The presence of black powder in natural gas pipelines can lead to equipment erosion, valve failure, instrumentation malfunction, and increased pressure drop. However, despite its impact on downstream and midstream operations, black powder production is poorly understood. In the present work, black powder formation as a result of corrosion was investigated by simulating sales gas conditions in a glass cell. Steel specimens were systematically exposed to a range of CO2, H2S, and O2 partial pressures at differing water condensation rates. The potential for hygroscopic material assisting black powder formation was also investigated. Friable corrosion products found in dewing conditions consisted of siderite, mackinawite, and hematite.
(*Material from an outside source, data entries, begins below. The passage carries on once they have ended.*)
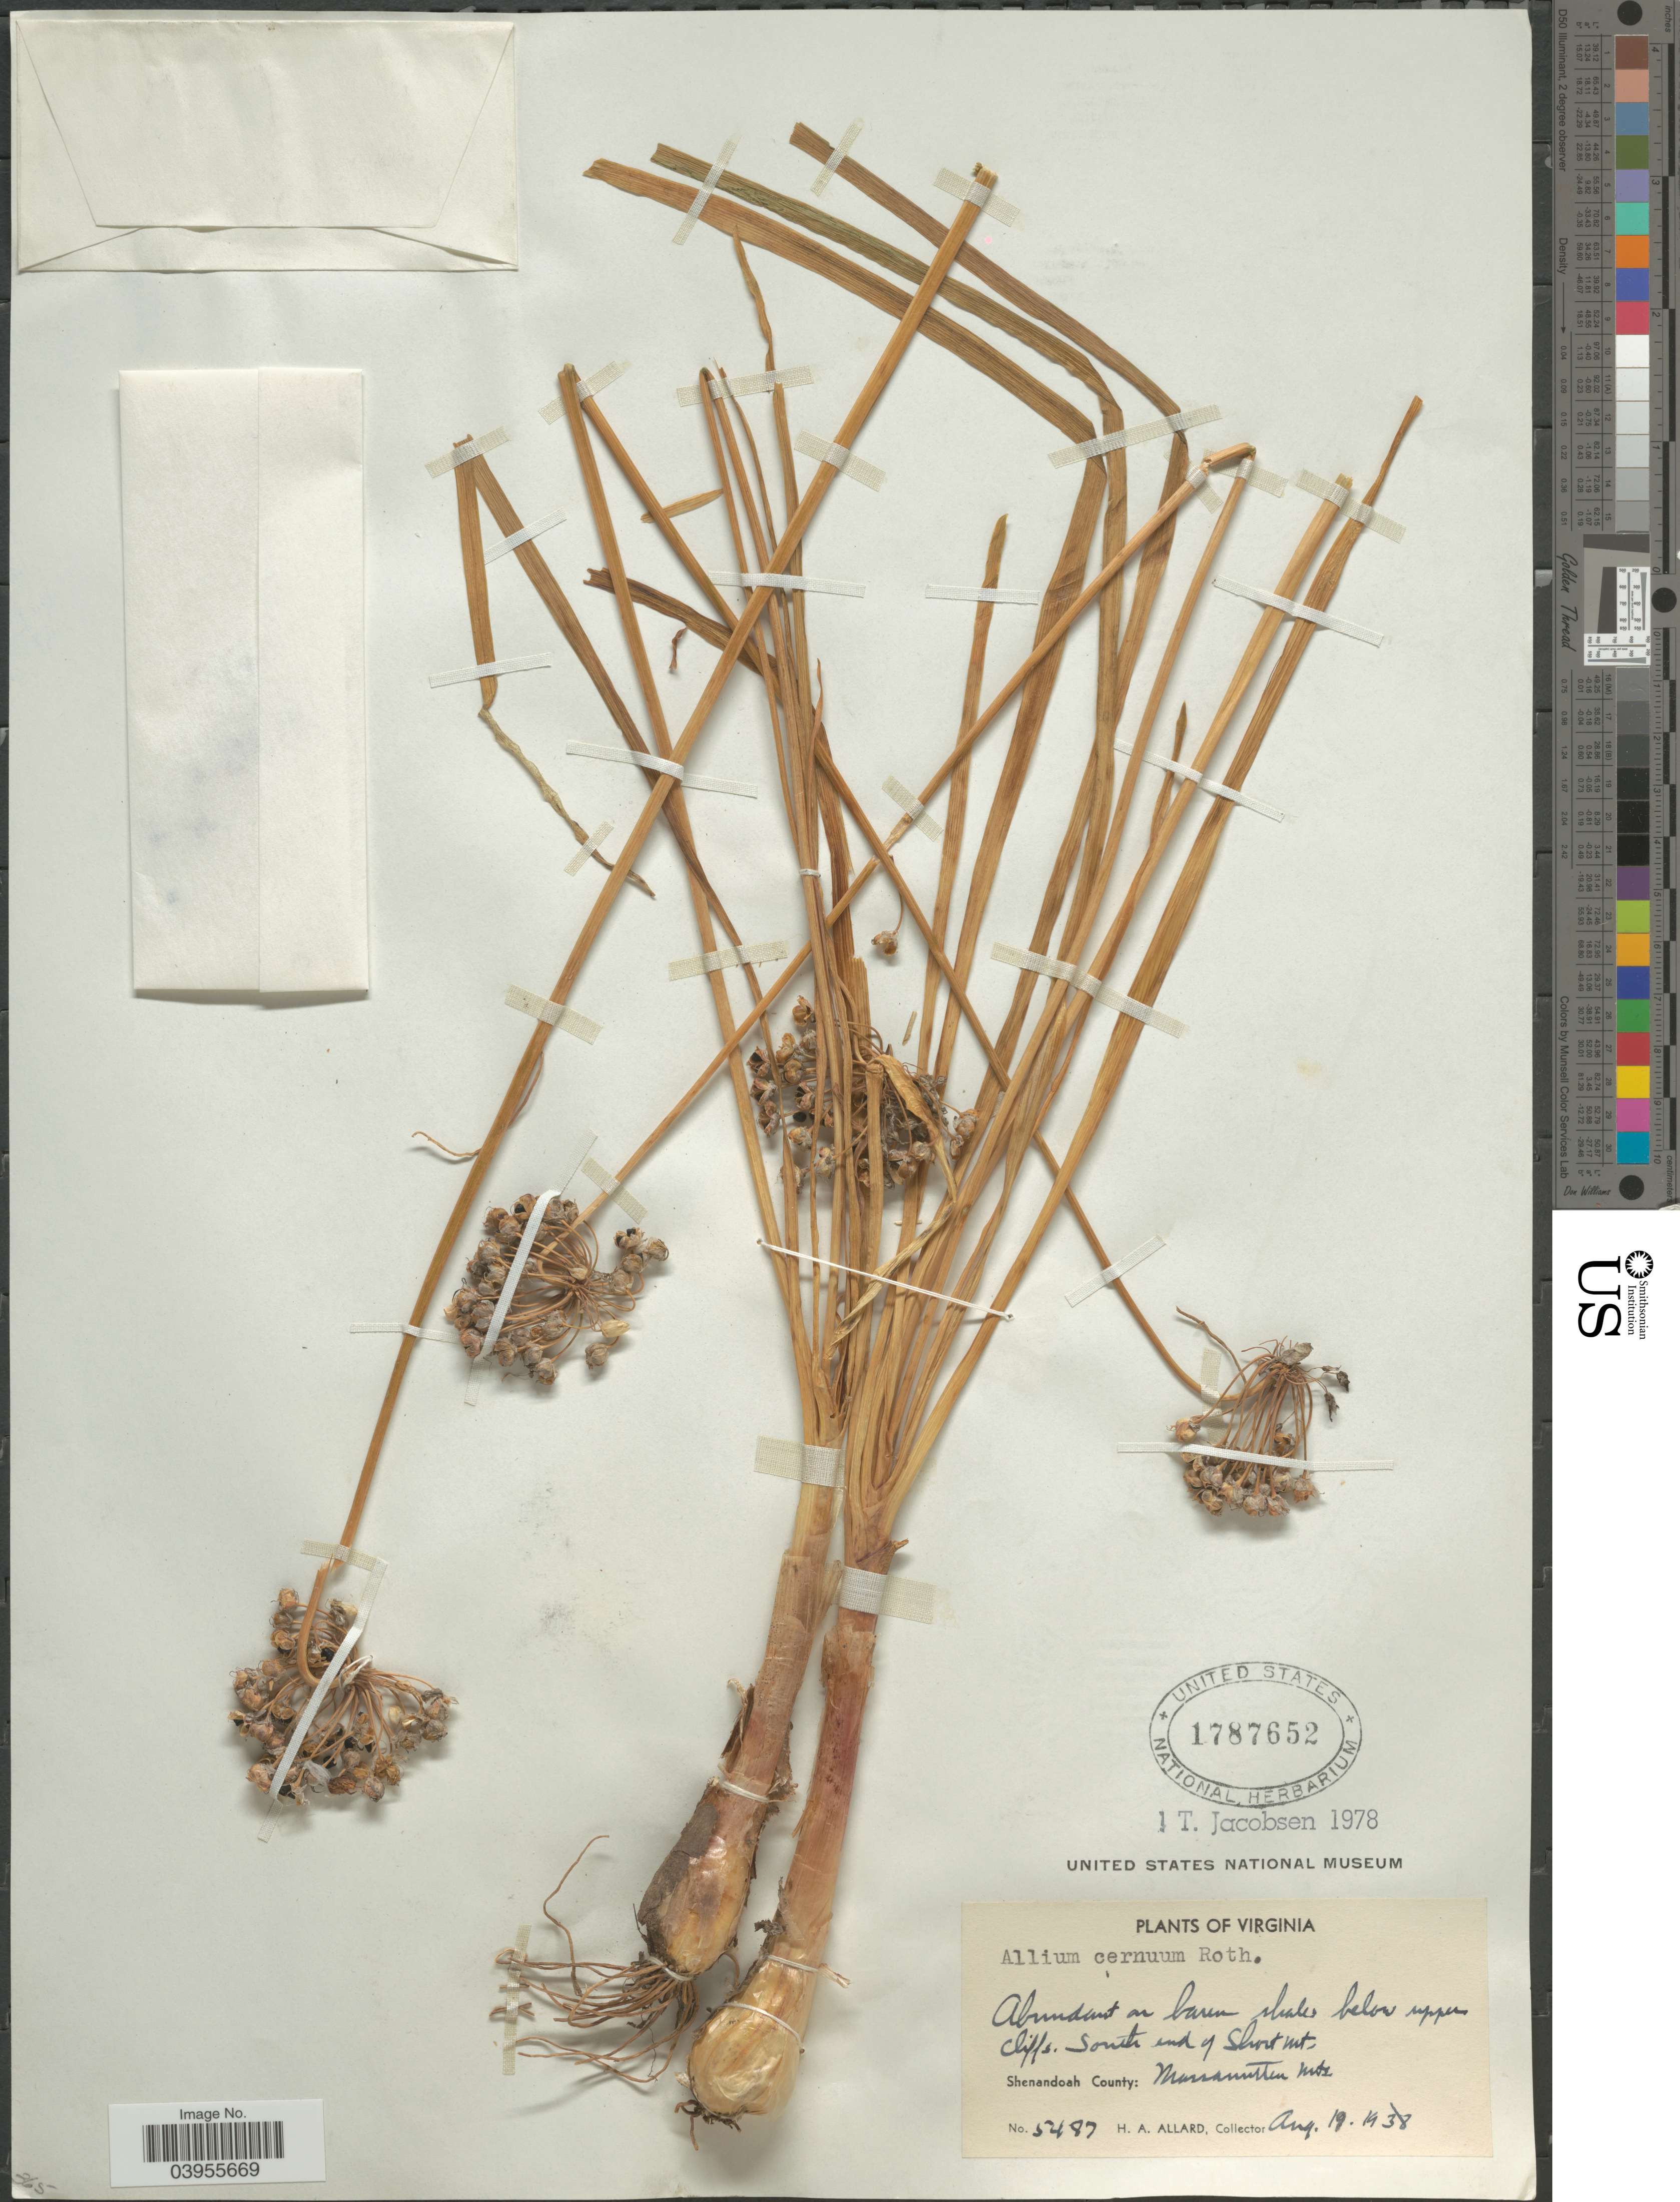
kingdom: Plantae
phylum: Tracheophyta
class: Liliopsida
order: Asparagales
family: Amaryllidaceae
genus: Allium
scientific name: Allium cernuum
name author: Roth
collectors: H. A. Allard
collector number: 5487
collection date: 1938-08-19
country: United States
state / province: Virginia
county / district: Shenandoah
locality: South end of Short Mt. Shenandoah County: Massanutten Mts.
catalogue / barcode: US 1787652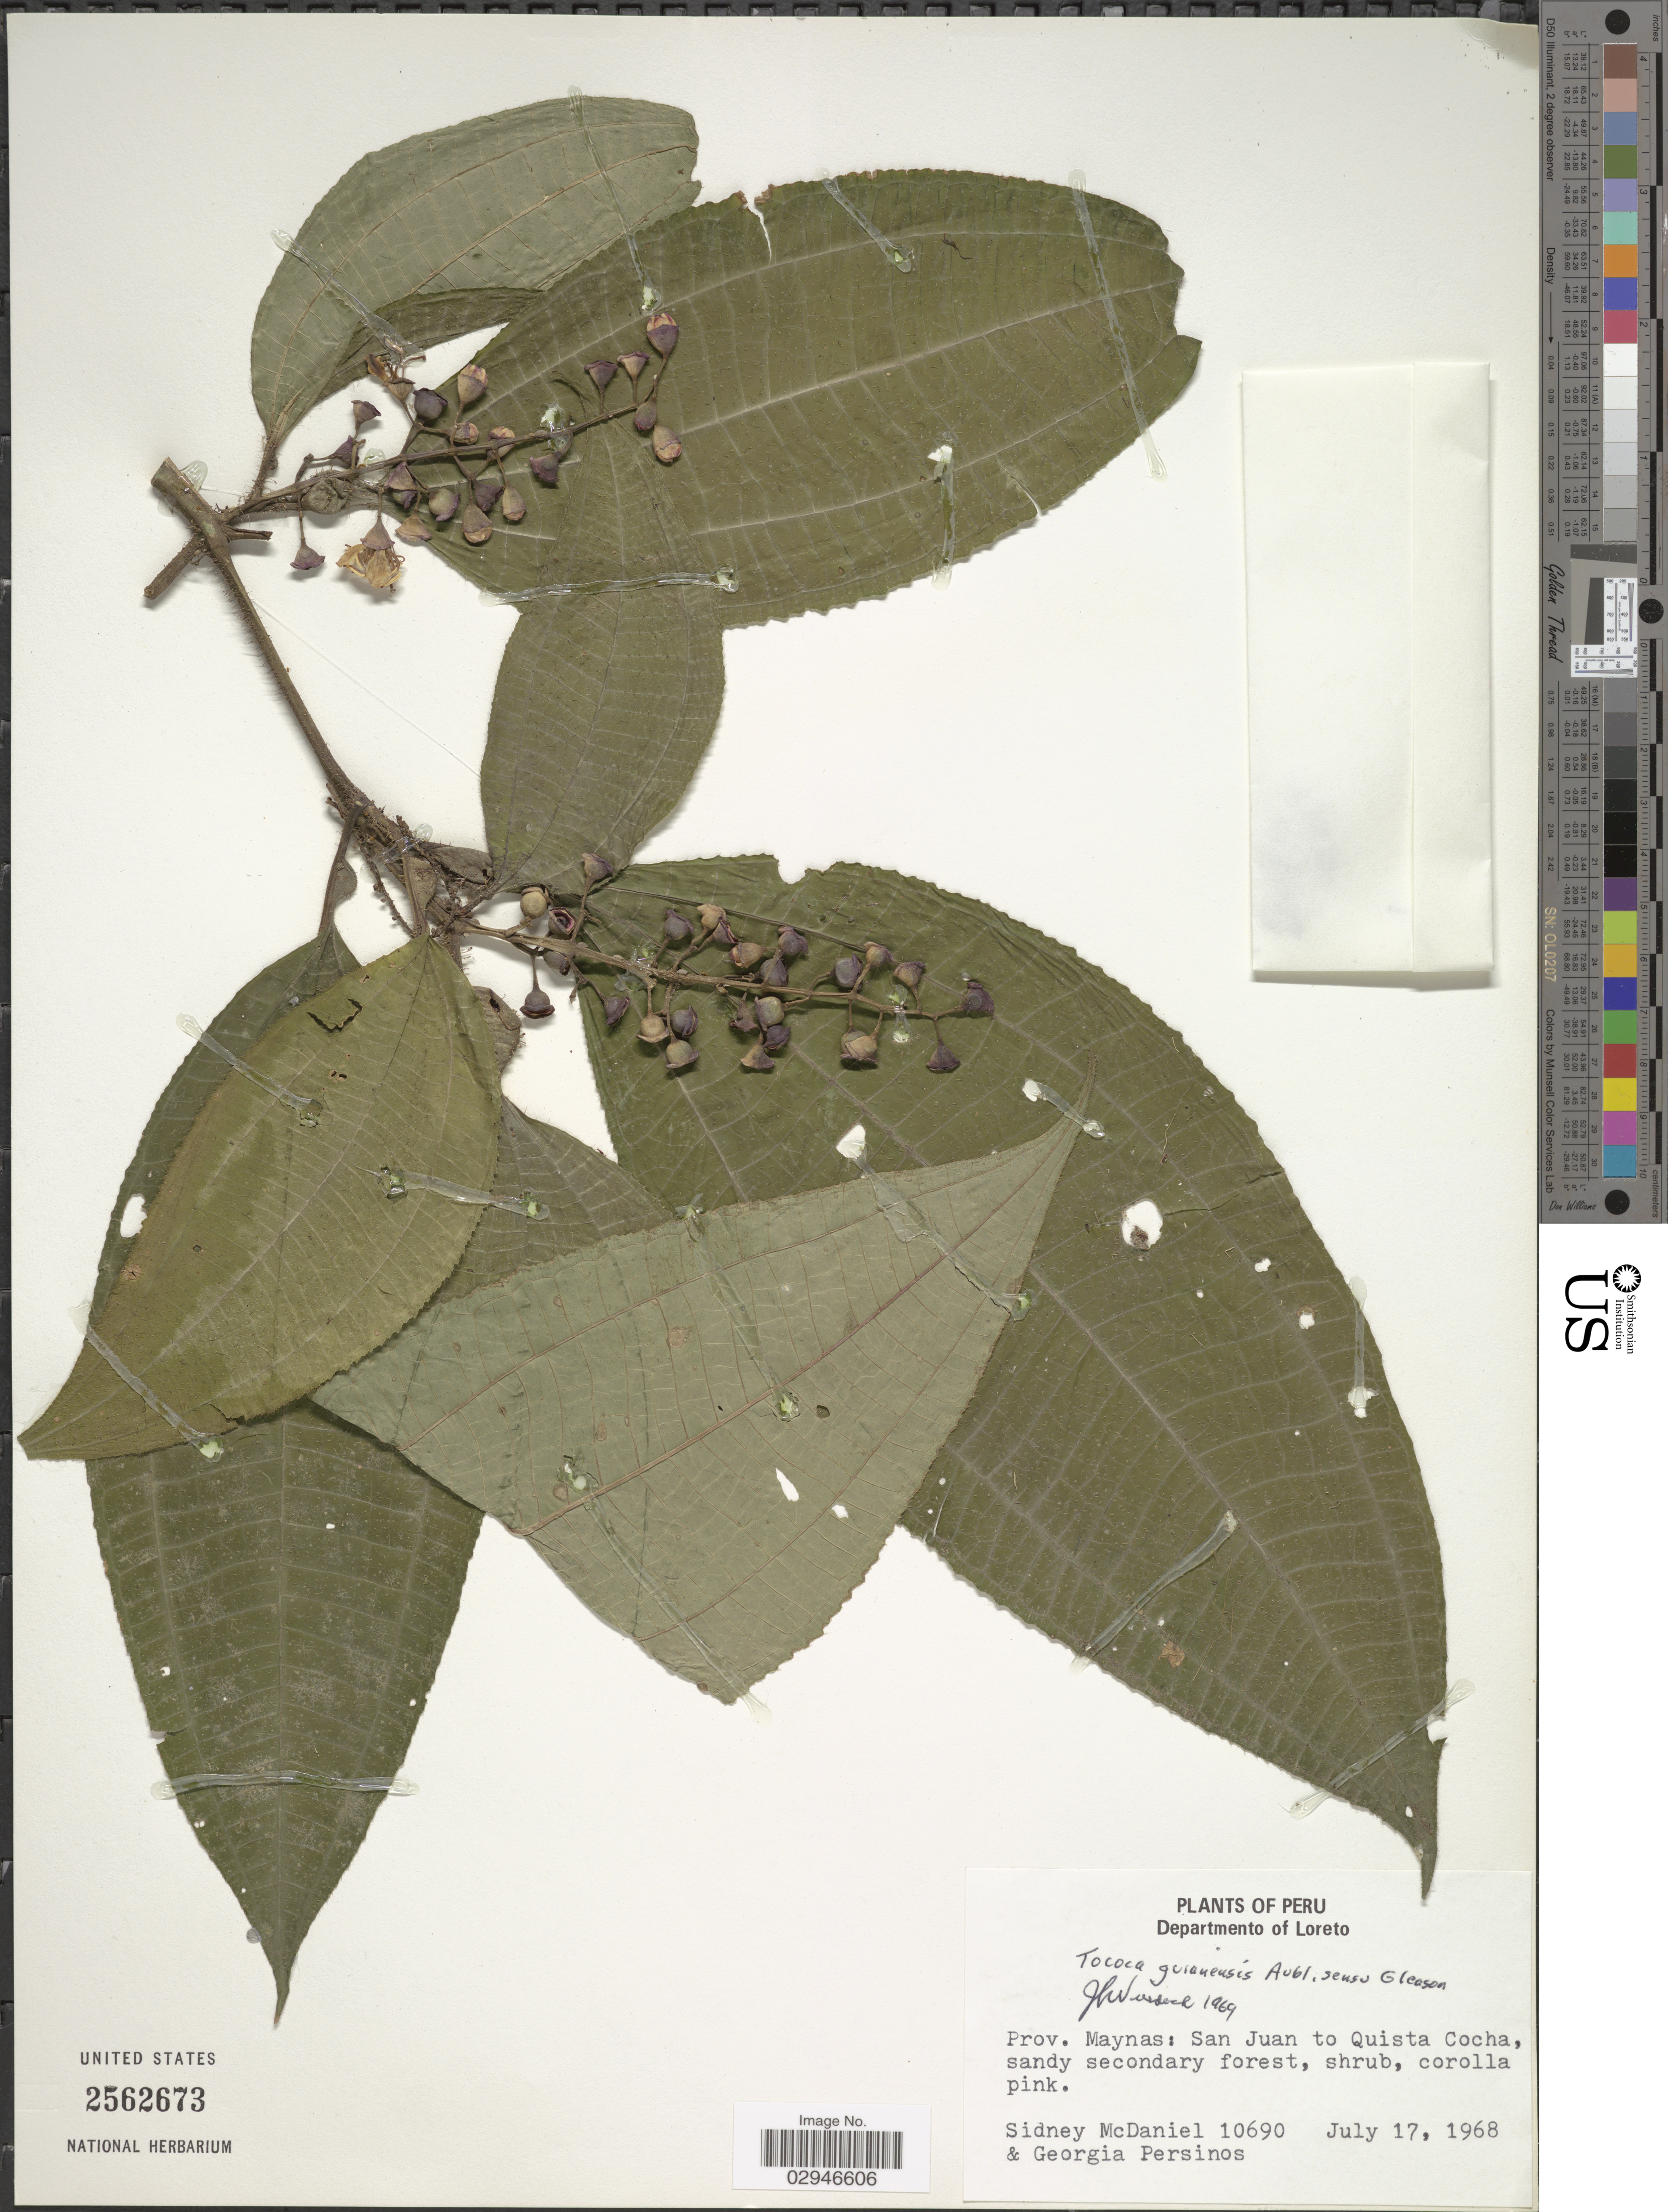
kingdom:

The expected mass of corrosion products, as determined from experimental corrosion rates, are in line with the high levels of black powder in field production. The presence of hygroscopic NaCl crystals facilitated corrosion at relative humidities as low as 33%.
Black powder, particles which can be entrained by a natural gas stream, is a common problem in natural gas pipelines and if left unchecked can erode equipment, induce greater pressure drops, and clog instrumentation.1 Black powder may contain corrosion products, salt, dirt, and other materials such as those trapped in the pipeline during construction. Previous studies examining the composition of black powder have found primarily iron oxides and iron sulfides, but iron oxyhydroxides, iron carbonate, and elemental sulfur were also reported.2-5 The frequent occurrence of the aforementioned species have led researchers to conclude black powder is predominantly a result of corrosion.1-6
Corrosion in natural gas pipelines is typically caused by the presence of CO2, H2S, and O2 with liquid water. CO2 and H2S are known to be present within natural gas at various concentrations, but O2 is rarely reported. Exogenous oxygen ingress is attributed to be the primary source of O2 in natural gas and can lead to concentrations ranging from 0-0.03 vol%.2,7 Liquid water may seldom occur as the gas is dehydrated to 7 lbs H2O/MMscf (0.112 mg/l) or lower to reduce the risk of internal corrosion, however upsets in gas dehydration units may release enough water for condensation to be feasible. Measured dew points of water in the sales gas network were reported by Sherik, et al.2 The sales gas moisture content consistently exceeded the maximum moisture level of 7 lbs/MMscf (0.112 mg/l) risking dew formation. The measured water dew points were compared to meteorological data to examine the potential for water condensation on the steel pipeline. Winter ambient temperatures were frequently below the water dew point temperatures measured, therefore, water condensation was deemed likely.